— Problem requirements —
Return each line of the records below in which the string "Chassis" turns up.

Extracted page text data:
------------------------------
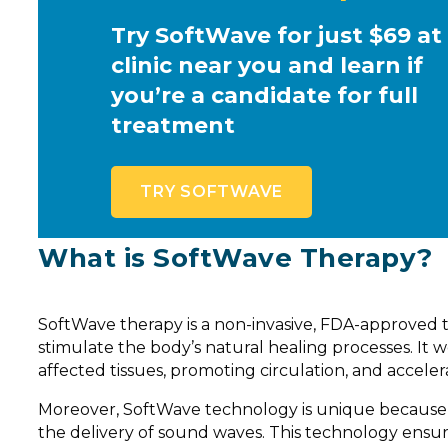
Try SoftWave for just $69 at
clinic near you and learn if
you’re a candidate for full
treatment
TRY SOFTWAVE
What is SoftWave Therapy?
SoftWave therapy is a non-invasive, FDA-approved 
stimulate the body’s natural healing processes. It
affected tissues, promoting circulation, and accelera
Moreover, SoftWave technology is unique because o
the delivery of sound waves. This technology ensu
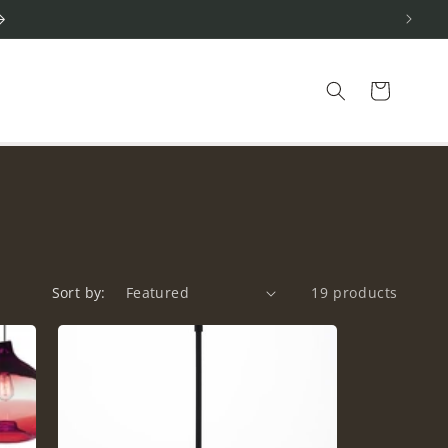
Cart
Sort by:
19 products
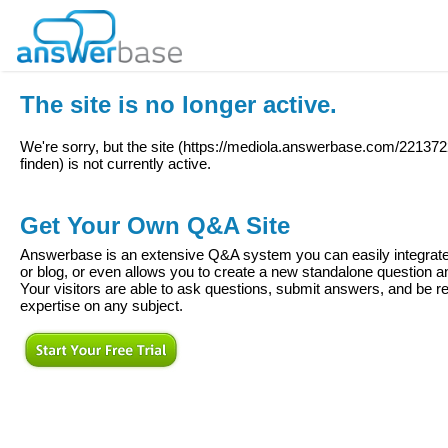
The site is no longer active.
We're sorry, but the site (
https://mediola.answerbase.com/2213722
finden
) is not currently active.
Get Your Own Q&A Site
Answerbase is an extensive Q&A system you can easily integrate 
or blog, or even allows you to create a new standalone question
Your visitors are able to ask questions, submit answers, and be re
expertise on any subject.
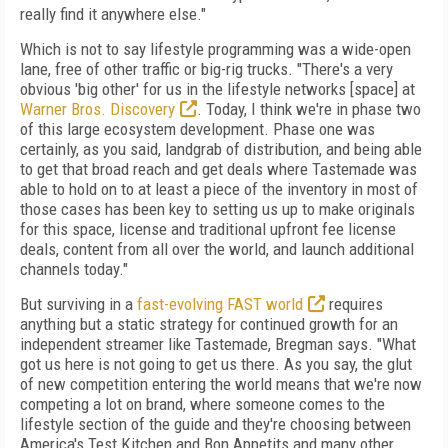
really find it anywhere else."
Which is not to say lifestyle programming was a wide-open
lane, free of other traffic or big-rig trucks. "There's a very
obvious 'big other' for us in the lifestyle networks [space] at
Warner Bros. Discovery
. Today, I think we're in phase two
of this large ecosystem development. Phase one was
certainly, as you said, landgrab of distribution, and being able
to get that broad reach and get deals where Tastemade was
able to hold on to at least a piece of the inventory in most of
those cases has been key to setting us up to make originals
for this space, license and traditional upfront fee license
deals, content from all over the world, and launch additional
channels today."
But surviving in a
fast-evolving FAST world
requires
anything but a static strategy for continued growth for an
independent streamer like Tastemade, Bregman says. "What
got us here is not going to get us there. As you say, the glut
of new competition entering the world means that we're now
competing a lot on brand, where someone comes to the
lifestyle section of the guide and they're choosing between
America's Test Kitchen and Bon Appetits and many other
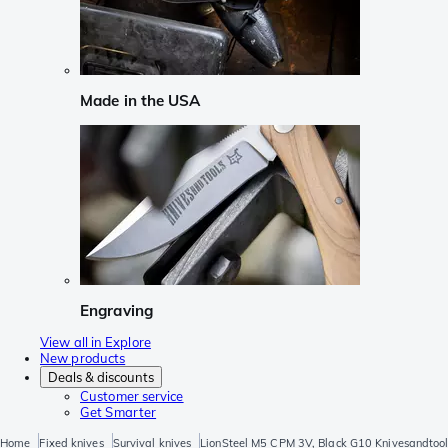
Made in the USA
Engraving
View all in Explore
New products
Deals & discounts
Customer service
Get Smarter
Home
Fixed knives
Survival knives
LionSteel M5 CPM 3V, Black G10 Knivesandtools 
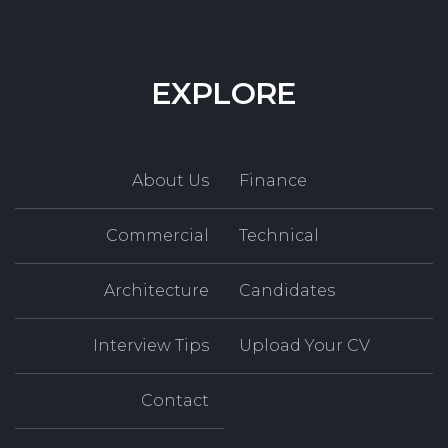
EXPLORE
About Us
Finance
Commercial
Technical
Architecture
Candidates
Interview Tips
Upload Your CV
Contact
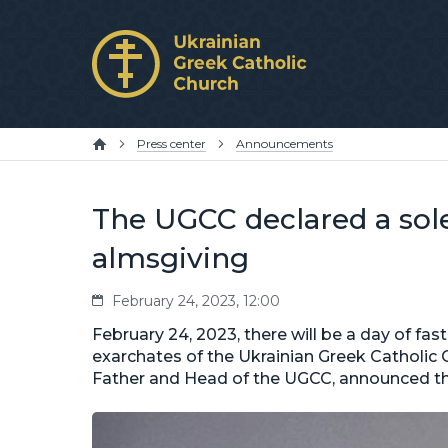
Press center
Announcements
The UGCC declared a sole
almsgiving
February 24, 2023, 12:00
February 24, 2023, there will be a day of fast
exarchates of the Ukrainian Greek Catholic 
Father and Head of the UGCC, announced this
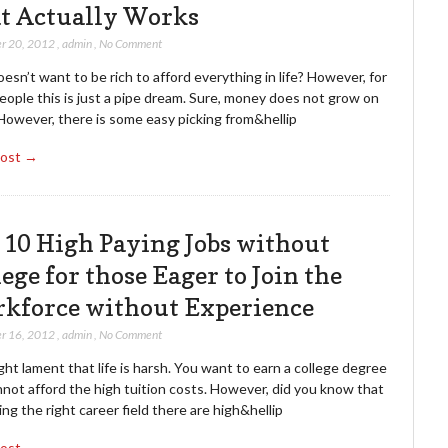
t Actually Works
r 20, 2012
,
admin
,
No Comment
sn’t want to be rich to afford everything in life? However, for
ople this is just a pipe dream. Sure, money does not grow on
However, there is some easy picking from&hellip
Post →
 10 High Paying Jobs without
ege for those Eager to Join the
kforce without Experience
r 16, 2012
,
admin
,
No Comment
ht lament that life is harsh. You want to earn a college degree
not afford the high tuition costs. However, did you know that
ing the right career field there are high&hellip
Post →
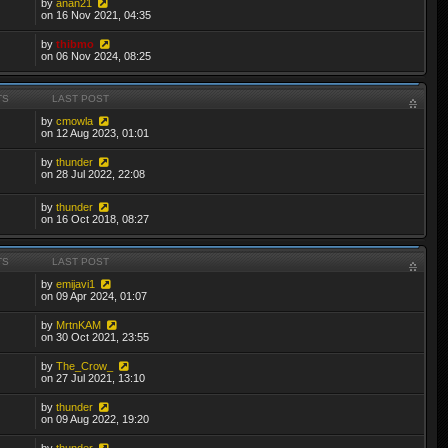
by
anan21
on 16 Nov 2021, 04:35
by
thibmo
on 06 Nov 2024, 08:25
TS
LAST POST
by
cmowla
on 12 Aug 2023, 01:01
by
thunder
on 28 Jul 2022, 22:08
by
thunder
on 16 Oct 2018, 08:27
TS
LAST POST
by
emijavi1
on 09 Apr 2024, 01:07
by
MrtnKAM
on 30 Oct 2021, 23:55
by
The_Crow_
on 27 Jul 2021, 13:10
by
thunder
on 09 Aug 2022, 19:20
by
thunder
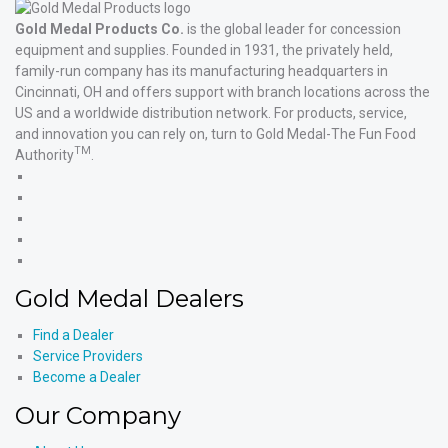
Gold Medal Products Co.
is the global leader for concession
equipment and supplies. Founded in 1931, the privately held,
family-run company has its manufacturing headquarters in
Cincinnati, OH and offers support with branch locations across the
US and a worldwide distribution network. For products, service,
and innovation you can rely on, turn to Gold Medal-The Fun Food
TM
Authority
.
Gold
Medal
Gold
Products'
Medal
Gold
Facebook
Products'
Medal
Gold
X
Products'
Medal
Gold
Instagram
Products'
Medal
Gold Medal Dealers
YouTube
Products'
LinkedIn
Find a Dealer
Service Providers
Become a Dealer
Our Company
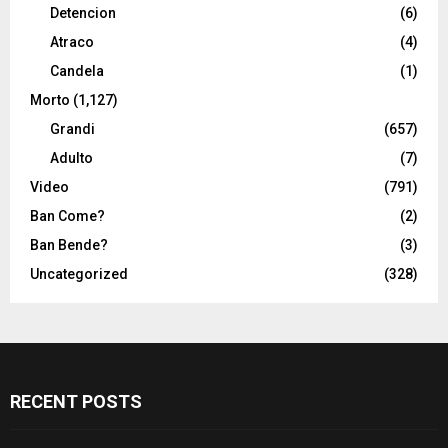
Detencion
(6)
Atraco
(4)
Candela
(1)
Morto
(1,127)
Grandi
(657)
Adulto
(7)
Video
(791)
Ban Come?
(2)
Ban Bende?
(3)
Uncategorized
(328)
RECENT POSTS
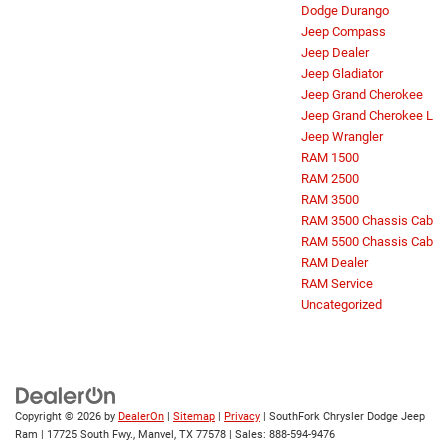
Dodge Durango
Jeep Compass
Jeep Dealer
Jeep Gladiator
Jeep Grand Cherokee
Jeep Grand Cherokee L
Jeep Wrangler
RAM 1500
RAM 2500
RAM 3500
RAM 3500 Chassis Cab
RAM 5500 Chassis Cab
RAM Dealer
RAM Service
Uncategorized
Copyright © 2026
by
DealerOn
|
Sitemap
|
Privacy
| SouthFork Chrysler Dodge Jeep
Ram
|
17725 South Fwy.,
Manvel,
TX
77578
| Sales:
888-594-9476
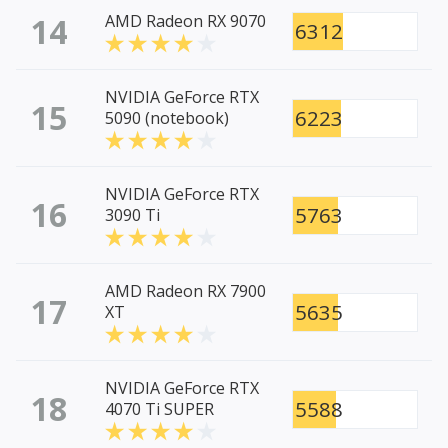
14
AMD Radeon RX 9070
6312
NVIDIA GeForce RTX
15
6223
5090 (notebook)
NVIDIA GeForce RTX
16
5763
3090 Ti
AMD Radeon RX 7900
17
5635
XT
NVIDIA GeForce RTX
18
5588
4070 Ti SUPER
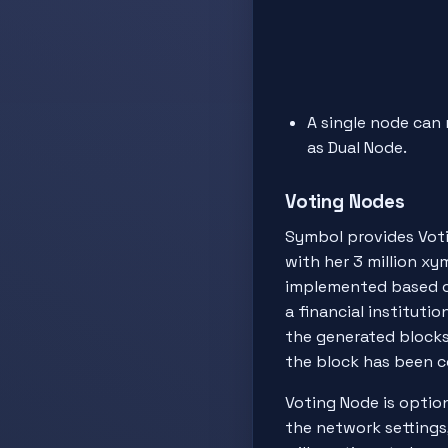
A single node can 
as Dual Node.
Voting Nodes
Symbol provides Votin
with her 3 million xym
implemented based 
a financial institut
the generated blocks 
the block has been 
Voting Node is option
the network settings, 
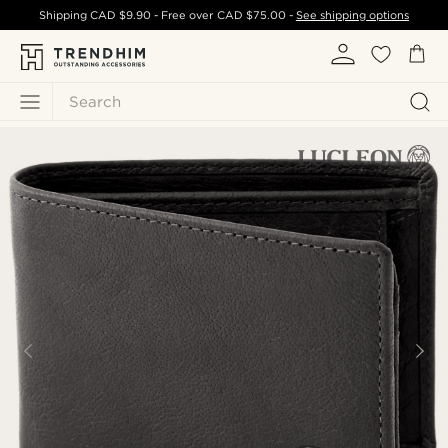
Shipping
CAD $9.90
- Free over
CAD $75.00
-
See shipping options
Search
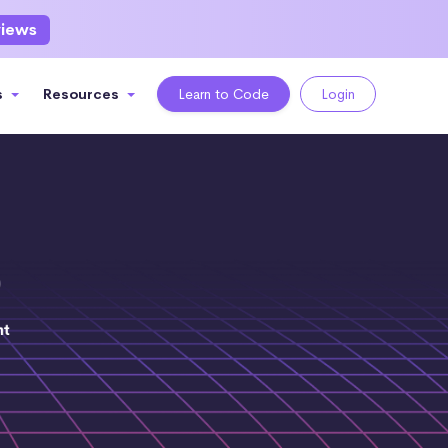
views
s
Resources
Learn to Code
Login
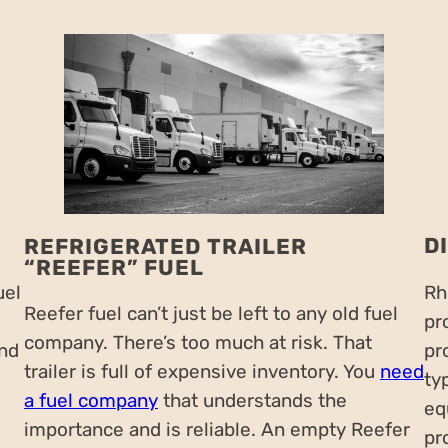
D
REFRIGERATED TRAILER
“REEFER” FUEL
uel
Rh
Reefer fuel can’t just be left to any old fuel
pr
company. There’s too much at risk. That
and
pr
trailer is full of expensive inventory. You
need
ty
a fuel company
that understands the
eq
importance and is reliable. An empty Reefer
pr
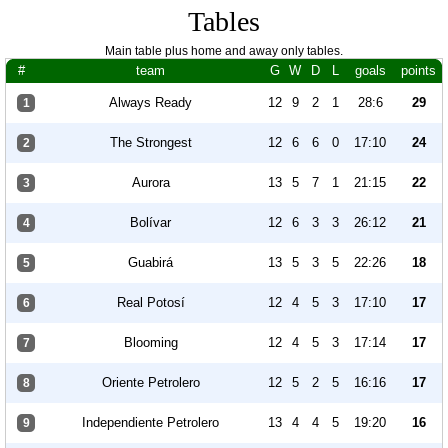
Tables
Main table plus home and away only tables.
#
team
G
W
D
L
goals
points
Always Ready
12
9
2
1
28:6
29
1
The Strongest
12
6
6
0
17:10
24
2
Aurora
13
5
7
1
21:15
22
3
Bolívar
12
6
3
3
26:12
21
4
Guabirá
13
5
3
5
22:26
18
5
Real Potosí
12
4
5
3
17:10
17
6
Blooming
12
4
5
3
17:14
17
7
Oriente Petrolero
12
5
2
5
16:16
17
8
Independiente Petrolero
13
4
4
5
19:20
16
9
------------------------------
— Reply —
RAM 3500 Chassis Cab
RAM 5500 Chassis Cab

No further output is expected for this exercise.